When timer interrupt is received, if there is already some ISR being executed, doesn't it delay (elongate) the time interval measured? If yes, how is it handled? For the sake of precise time measurements.
No. The actual time is calculated from counter registers that automatically increment. The timer interrupt will be delayed, and things the timer interrupt is triggering will be delayed. This is called jitter. But the measurement of the interval will not change in accuracy.
Counters roll over to zero automatically at the hardware level. So there are never lost counts. Counters are large enough that they either don't roll over or that the software has lots of time to count the number of roll overs.
The error in time measurement one sees in digital devices is called drift and is due to the oscillator driving the time counter at a non-exact rate.
All microcontrollers have oscillator driven counters for keeping time. Some microcontrollers and most processors have a realtime clock subsystem. Real-time clocks have the same counter at their core and some convenience hardware for handling time and date.

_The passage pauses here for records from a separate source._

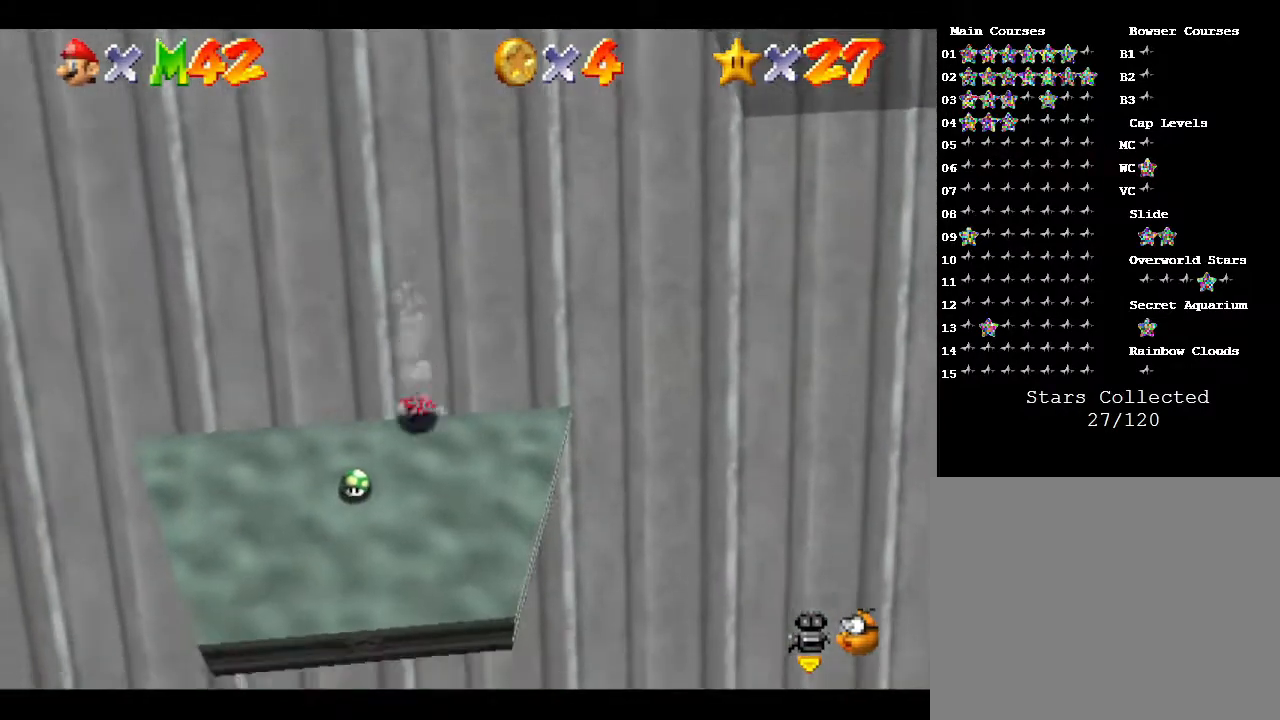
{"buttons": [], "left_stick": "down", "events": [[67, "left_stick", "down"]]}
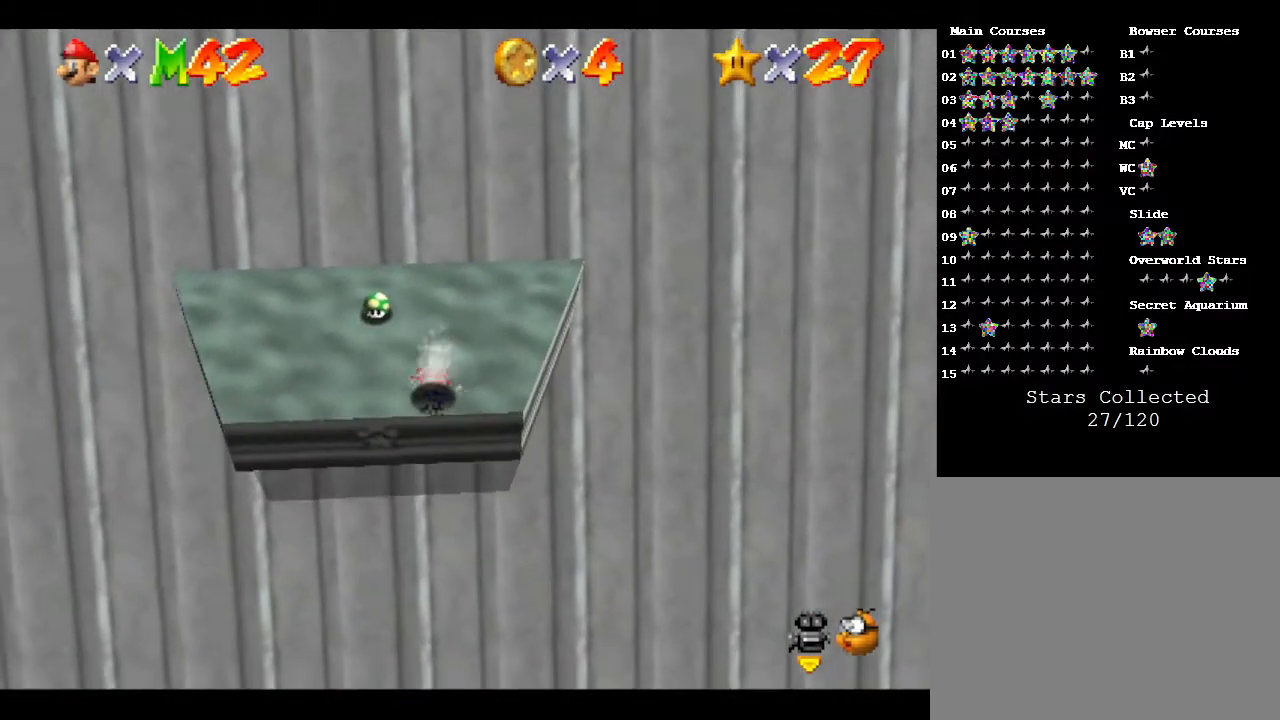
{"buttons": [], "left_stick": "center", "events": [[67, "left_stick", "down-left"], [367, "left_stick", "center"]]}
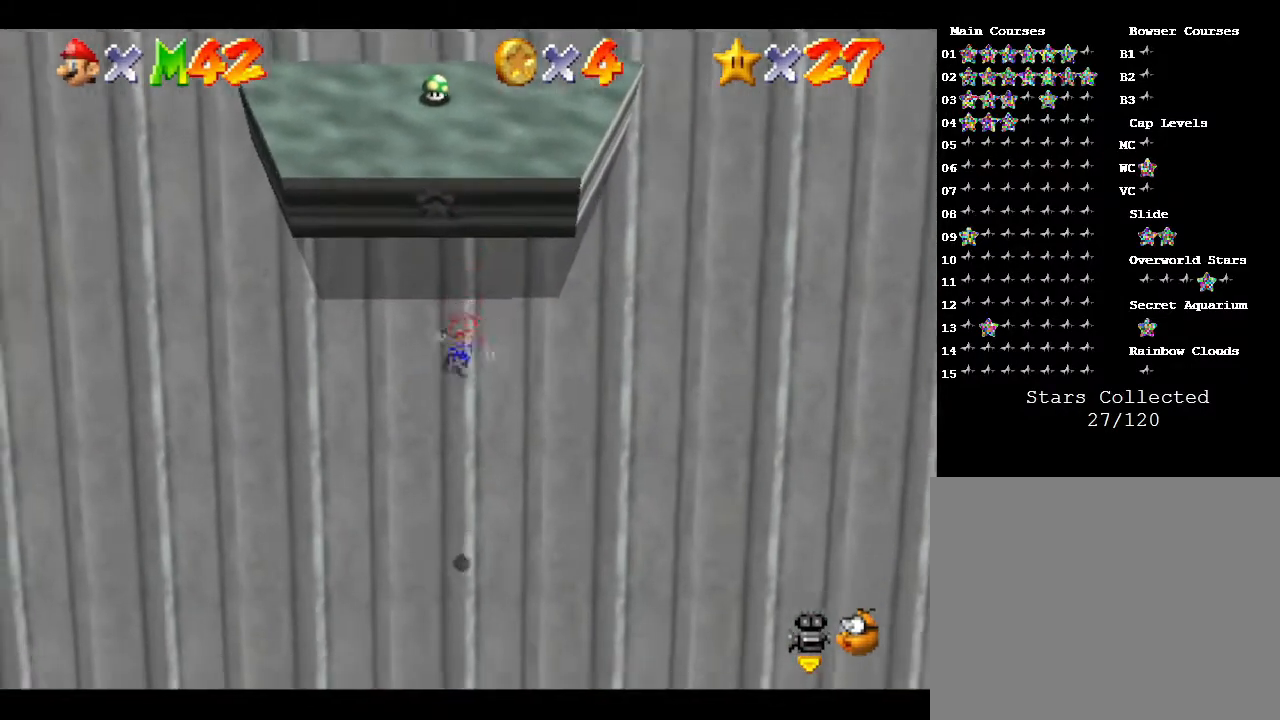
{"buttons": [], "left_stick": "center", "events": [[33, "left_stick", "up"], [217, "left_stick", "center"]]}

The only difference between counters and real-time clocks is that attached to real-time clocks there is usually an oscillator that has a frequency that is a power of two factor of 1 second, and sometimes that oscillator with have less drift (more accuracy).
One way to think of it is how you behave with a wrist watch. The watch is always keeping time, with some error from true time (drift). If you get an alarm from the watch, start an action, get distracted, and then complete the action, there is error in the timing of your action, but the watch continues to measure time accurately.